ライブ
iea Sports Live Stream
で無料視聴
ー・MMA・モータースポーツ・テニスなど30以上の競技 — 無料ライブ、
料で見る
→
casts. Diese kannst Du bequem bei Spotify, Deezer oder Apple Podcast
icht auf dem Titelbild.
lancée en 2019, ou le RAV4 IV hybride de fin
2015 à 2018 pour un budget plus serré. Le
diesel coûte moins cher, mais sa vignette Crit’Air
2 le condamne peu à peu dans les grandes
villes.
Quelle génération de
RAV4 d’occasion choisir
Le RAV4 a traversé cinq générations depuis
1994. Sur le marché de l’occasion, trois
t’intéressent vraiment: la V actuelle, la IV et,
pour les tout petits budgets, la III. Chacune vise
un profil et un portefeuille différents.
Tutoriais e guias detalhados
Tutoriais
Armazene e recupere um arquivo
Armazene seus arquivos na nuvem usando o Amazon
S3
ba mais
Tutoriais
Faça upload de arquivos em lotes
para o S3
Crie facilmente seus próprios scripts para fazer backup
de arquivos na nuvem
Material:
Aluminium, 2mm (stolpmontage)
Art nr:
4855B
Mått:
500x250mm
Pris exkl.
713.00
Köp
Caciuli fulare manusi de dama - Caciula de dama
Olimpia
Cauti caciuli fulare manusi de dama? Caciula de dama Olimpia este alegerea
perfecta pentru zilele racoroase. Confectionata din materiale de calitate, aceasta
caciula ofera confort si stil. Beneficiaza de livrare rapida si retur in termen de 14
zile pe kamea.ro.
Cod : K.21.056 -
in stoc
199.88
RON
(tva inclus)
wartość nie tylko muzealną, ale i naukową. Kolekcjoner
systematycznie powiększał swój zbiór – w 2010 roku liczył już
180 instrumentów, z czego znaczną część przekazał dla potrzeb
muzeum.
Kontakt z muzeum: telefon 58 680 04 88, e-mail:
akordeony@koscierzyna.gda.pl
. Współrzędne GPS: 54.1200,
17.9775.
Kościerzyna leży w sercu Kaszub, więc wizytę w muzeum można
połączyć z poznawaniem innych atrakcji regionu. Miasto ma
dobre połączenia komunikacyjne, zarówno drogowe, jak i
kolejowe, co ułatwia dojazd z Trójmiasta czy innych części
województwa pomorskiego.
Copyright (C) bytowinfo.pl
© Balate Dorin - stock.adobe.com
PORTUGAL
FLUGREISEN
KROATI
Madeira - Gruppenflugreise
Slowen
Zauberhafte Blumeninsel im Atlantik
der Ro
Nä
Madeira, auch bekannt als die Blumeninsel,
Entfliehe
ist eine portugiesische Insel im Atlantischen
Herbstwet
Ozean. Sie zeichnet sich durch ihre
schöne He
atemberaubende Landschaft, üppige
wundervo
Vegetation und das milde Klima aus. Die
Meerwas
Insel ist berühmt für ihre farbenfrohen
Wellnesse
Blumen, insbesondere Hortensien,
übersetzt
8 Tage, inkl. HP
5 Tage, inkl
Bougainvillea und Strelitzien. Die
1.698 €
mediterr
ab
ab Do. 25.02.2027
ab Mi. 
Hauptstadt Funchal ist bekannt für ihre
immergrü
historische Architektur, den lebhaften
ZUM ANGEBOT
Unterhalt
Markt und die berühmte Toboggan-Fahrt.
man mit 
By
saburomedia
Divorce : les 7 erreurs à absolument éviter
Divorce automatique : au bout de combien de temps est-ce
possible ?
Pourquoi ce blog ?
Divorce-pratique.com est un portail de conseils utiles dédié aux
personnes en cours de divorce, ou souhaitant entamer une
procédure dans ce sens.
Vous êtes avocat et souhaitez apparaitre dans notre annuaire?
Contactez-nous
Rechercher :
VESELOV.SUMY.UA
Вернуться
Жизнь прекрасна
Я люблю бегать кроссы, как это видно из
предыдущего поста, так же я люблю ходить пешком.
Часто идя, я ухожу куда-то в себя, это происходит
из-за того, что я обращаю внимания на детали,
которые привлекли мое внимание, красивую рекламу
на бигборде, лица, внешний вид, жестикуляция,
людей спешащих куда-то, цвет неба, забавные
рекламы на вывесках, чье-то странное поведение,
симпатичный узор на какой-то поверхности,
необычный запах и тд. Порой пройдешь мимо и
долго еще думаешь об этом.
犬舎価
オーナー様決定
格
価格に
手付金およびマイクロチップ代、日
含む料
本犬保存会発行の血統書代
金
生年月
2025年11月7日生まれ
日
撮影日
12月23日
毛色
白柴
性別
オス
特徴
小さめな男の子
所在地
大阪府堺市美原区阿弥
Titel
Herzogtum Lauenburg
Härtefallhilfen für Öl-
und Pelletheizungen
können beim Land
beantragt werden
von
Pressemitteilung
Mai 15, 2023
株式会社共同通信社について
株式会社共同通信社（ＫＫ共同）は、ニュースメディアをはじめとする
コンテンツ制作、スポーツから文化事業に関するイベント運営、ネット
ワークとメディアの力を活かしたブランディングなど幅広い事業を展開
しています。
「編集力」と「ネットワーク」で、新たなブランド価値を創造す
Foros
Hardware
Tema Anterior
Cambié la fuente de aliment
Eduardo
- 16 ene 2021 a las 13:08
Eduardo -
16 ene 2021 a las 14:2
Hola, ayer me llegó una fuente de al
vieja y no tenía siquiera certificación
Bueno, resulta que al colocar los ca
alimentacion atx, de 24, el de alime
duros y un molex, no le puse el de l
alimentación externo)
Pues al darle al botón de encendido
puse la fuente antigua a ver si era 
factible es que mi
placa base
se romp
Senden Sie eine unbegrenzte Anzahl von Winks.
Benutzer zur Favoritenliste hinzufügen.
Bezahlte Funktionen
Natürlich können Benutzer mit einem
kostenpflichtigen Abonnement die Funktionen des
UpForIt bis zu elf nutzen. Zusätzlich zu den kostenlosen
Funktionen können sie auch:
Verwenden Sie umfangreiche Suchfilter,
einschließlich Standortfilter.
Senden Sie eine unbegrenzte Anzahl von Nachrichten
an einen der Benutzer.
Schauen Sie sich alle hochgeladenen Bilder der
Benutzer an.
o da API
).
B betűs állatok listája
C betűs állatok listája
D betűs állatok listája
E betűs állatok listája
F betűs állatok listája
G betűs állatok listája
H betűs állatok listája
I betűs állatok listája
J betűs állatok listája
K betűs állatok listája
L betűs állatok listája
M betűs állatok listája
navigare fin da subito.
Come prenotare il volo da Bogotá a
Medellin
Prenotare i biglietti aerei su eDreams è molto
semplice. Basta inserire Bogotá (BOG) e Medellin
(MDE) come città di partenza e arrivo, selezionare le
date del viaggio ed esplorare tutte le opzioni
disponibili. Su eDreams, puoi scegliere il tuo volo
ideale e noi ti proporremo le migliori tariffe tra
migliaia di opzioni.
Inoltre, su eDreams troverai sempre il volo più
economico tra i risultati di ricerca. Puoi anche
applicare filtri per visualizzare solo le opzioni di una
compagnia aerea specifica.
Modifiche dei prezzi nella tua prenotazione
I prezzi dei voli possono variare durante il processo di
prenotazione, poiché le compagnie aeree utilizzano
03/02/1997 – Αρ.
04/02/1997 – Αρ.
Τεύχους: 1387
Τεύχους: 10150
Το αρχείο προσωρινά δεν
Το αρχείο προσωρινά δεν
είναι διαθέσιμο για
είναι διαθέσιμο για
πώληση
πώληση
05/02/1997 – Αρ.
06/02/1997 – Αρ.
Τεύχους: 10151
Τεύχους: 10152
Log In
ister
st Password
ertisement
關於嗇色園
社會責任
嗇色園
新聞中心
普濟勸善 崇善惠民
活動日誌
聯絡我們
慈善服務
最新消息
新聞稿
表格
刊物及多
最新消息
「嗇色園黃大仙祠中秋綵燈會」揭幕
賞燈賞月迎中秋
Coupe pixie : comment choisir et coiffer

### Written task
Pull every line of text from the records above and copy each one word for word, in the same order.

### Answer space
ライブ
iea Sports Live Stream
で無料視聴
ー・MMA・モータースポーツ・テニスなど30以上の競技 — 無料ライブ、
料で見る
→
casts. Diese kannst Du bequem bei Spotify, Deezer oder Apple Podcast
icht auf dem Titelbild.
lancée en 2019, ou le RAV4 IV hybride de fin
2015 à 2018 pour un budget plus serré. Le
diesel coûte moins cher, mais sa vignette Crit’Air
2 le condamne peu à peu dans les grandes
villes.
Quelle génération de
RAV4 d’occasion choisir
Le RAV4 a traversé cinq générations depuis
1994. Sur le marché de l’occasion, trois
t’intéressent vraiment: la V actuelle, la IV et,
pour les tout petits budgets, la III. Chacune vise
un profil et un portefeuille différents.
Tutoriais e guias detalhados
Tutoriais
Armazene e recupere um arquivo
Armazene seus arquivos na nuvem usando o Amazon
S3
ba mais
Tutoriais
Faça upload de arquivos em lotes
para o S3
Crie facilmente seus próprios scripts para fazer backup
de arquivos na nuvem
Material:
Aluminium, 2mm (stolpmontage)
Art nr:
4855B
Mått:
500x250mm
Pris exkl.
713.00
Köp
Caciuli fulare manusi de dama - Caciula de dama
Olimpia
Cauti caciuli fulare manusi de dama? Caciula de dama Olimpia este alegerea
perfecta pentru zilele racoroase. Confectionata din materiale de calitate, aceasta
caciula ofera confort si stil. Beneficiaza de livrare rapida si retur in termen de 14
zile pe kamea.ro.
Cod : K.21.056 -
in stoc
199.88
RON
(tva inclus)
wartość nie tylko muzealną, ale i naukową. Kolekcjoner
systematycznie powiększał swój zbiór – w 2010 roku liczył już
180 instrumentów, z czego znaczną część przekazał dla potrzeb
muzeum.
Kontakt z muzeum: telefon 58 680 04 88, e-mail:
akordeony@koscierzyna.gda.pl
. Współrzędne GPS: 54.1200,
17.9775.
Kościerzyna leży w sercu Kaszub, więc wizytę w muzeum można
połączyć z poznawaniem innych atrakcji regionu. Miasto ma
dobre połączenia komunikacyjne, zarówno drogowe, jak i
kolejowe, co ułatwia dojazd z Trójmiasta czy innych części
województwa pomorskiego.
Copyright (C) bytowinfo.pl
© Balate Dorin - stock.adobe.com
PORTUGAL
FLUGREISEN
KROATI
Madeira - Gruppenflugreise
Slowen
Zauberhafte Blumeninsel im Atlantik
der Ro
Nä
Madeira, auch bekannt als die Blumeninsel,
Entfliehe
ist eine portugiesische Insel im Atlantischen
Herbstwet
Ozean. Sie zeichnet sich durch ihre
schöne He
atemberaubende Landschaft, üppige
wundervo
Vegetation und das milde Klima aus. Die
Meerwas
Insel ist berühmt für ihre farbenfrohen
Wellnesse
Blumen, insbesondere Hortensien,
übersetzt
8 Tage, inkl. HP
5 Tage, inkl
Bougainvillea und Strelitzien. Die
1.698 €
mediterr
ab
ab Do. 25.02.2027
ab Mi. 
Hauptstadt Funchal ist bekannt für ihre
immergrü
historische Architektur, den lebhaften
ZUM ANGEBOT
Unterhalt
Markt und die berühmte Toboggan-Fahrt.
man mit 
By
saburomedia
Divorce : les 7 erreurs à absolument éviter
Divorce automatique : au bout de combien de temps est-ce
possible ?
Pourquoi ce blog ?
Divorce-pratique.com est un portail de conseils utiles dédié aux
personnes en cours de divorce, ou souhaitant entamer une
procédure dans ce sens.
Vous êtes avocat et souhaitez apparaitre dans notre annuaire?
Contactez-nous
Rechercher :
VESELOV.SUMY.UA
Вернуться
Жизнь прекрасна
Я люблю бегать кроссы, как это видно из
предыдущего поста, так же я люблю ходить пешком.
Часто идя, я ухожу куда-то в себя, это происходит
из-за того, что я обращаю внимания на детали,
которые привлекли мое внимание, красивую рекламу
на бигборде, лица, внешний вид, жестикуляция,
людей спешащих куда-то, цвет неба, забавные
рекламы на вывесках, чье-то странное поведение,
симпатичный узор на какой-то поверхности,
необычный запах и тд. Порой пройдешь мимо и
долго еще думаешь об этом.
犬舎価
オーナー様決定
格
価格に
手付金およびマイクロチップ代、日
含む料
本犬保存会発行の血統書代
金
生年月
2025年11月7日生まれ
日
撮影日
12月23日
毛色
白柴
性別
オス
特徴
小さめな男の子
所在地
大阪府堺市美原区阿弥
Titel
Herzogtum Lauenburg
Härtefallhilfen für Öl-
und Pelletheizungen
können beim Land
beantragt werden
von
Pressemitteilung
Mai 15, 2023
株式会社共同通信社について
株式会社共同通信社（ＫＫ共同）は、ニュースメディアをはじめとする
コンテンツ制作、スポーツから文化事業に関するイベント運営、ネット
ワークとメディアの力を活かしたブランディングなど幅広い事業を展開
しています。
「編集力」と「ネットワーク」で、新たなブランド価値を創造す
Foros
Hardware
Tema Anterior
Cambié la fuente de aliment
Eduardo
- 16 ene 2021 a las 13:08
Eduardo -
16 ene 2021 a las 14:2
Hola, ayer me llegó una fuente de al
vieja y no tenía siquiera certificación
Bueno, resulta que al colocar los ca
alimentacion atx, de 24, el de alime
duros y un molex, no le puse el de l
alimentación externo)
Pues al darle al botón de encendido
puse la fuente antigua a ver si era 
factible es que mi
placa base
se romp
Senden Sie eine unbegrenzte Anzahl von Winks.
Benutzer zur Favoritenliste hinzufügen.
Bezahlte Funktionen
Natürlich können Benutzer mit einem
kostenpflichtigen Abonnement die Funktionen des
UpForIt bis zu elf nutzen. Zusätzlich zu den kostenlosen
Funktionen können sie auch:
Verwenden Sie umfangreiche Suchfilter,
einschließlich Standortfilter.
Senden Sie eine unbegrenzte Anzahl von Nachrichten
an einen der Benutzer.
Schauen Sie sich alle hochgeladenen Bilder der
Benutzer an.
o da API
).
B betűs állatok listája
C betűs állatok listája
D betűs állatok listája
E betűs állatok listája
F betűs állatok listája
G betűs állatok listája
H betűs állatok listája
I betűs állatok listája
J betűs állatok listája
K betűs állatok listája
L betűs állatok listája
M betűs állatok listája
navigare fin da subito.
Come prenotare il volo da Bogotá a
Medellin
Prenotare i biglietti aerei su eDreams è molto
semplice. Basta inserire Bogotá (BOG) e Medellin
(MDE) come città di partenza e arrivo, selezionare le
date del viaggio ed esplorare tutte le opzioni
disponibili. Su eDreams, puoi scegliere il tuo volo
ideale e noi ti proporremo le migliori tariffe tra
migliaia di opzioni.
Inoltre, su eDreams troverai sempre il volo più
economico tra i risultati di ricerca. Puoi anche
applicare filtri per visualizzare solo le opzioni di una
compagnia aerea specifica.
Modifiche dei prezzi nella tua prenotazione
I prezzi dei voli possono variare durante il processo di
prenotazione, poiché le compagnie aeree utilizzano
03/02/1997 – Αρ.
04/02/1997 – Αρ.
Τεύχους: 1387
Τεύχους: 10150
Το αρχείο προσωρινά δεν
Το αρχείο προσωρινά δεν
είναι διαθέσιμο για
είναι διαθέσιμο για
πώληση
πώληση
05/02/1997 – Αρ.
06/02/1997 – Αρ.
Τεύχους: 10151
Τεύχους: 10152
Log In
ister
st Password
ertisement
關於嗇色園
社會責任
嗇色園
新聞中心
普濟勸善 崇善惠民
活動日誌
聯絡我們
慈善服務
最新消息
新聞稿
表格
刊物及多
最新消息
「嗇色園黃大仙祠中秋綵燈會」揭幕
賞燈賞月迎中秋
Coupe pixie : comment choisir et coiffer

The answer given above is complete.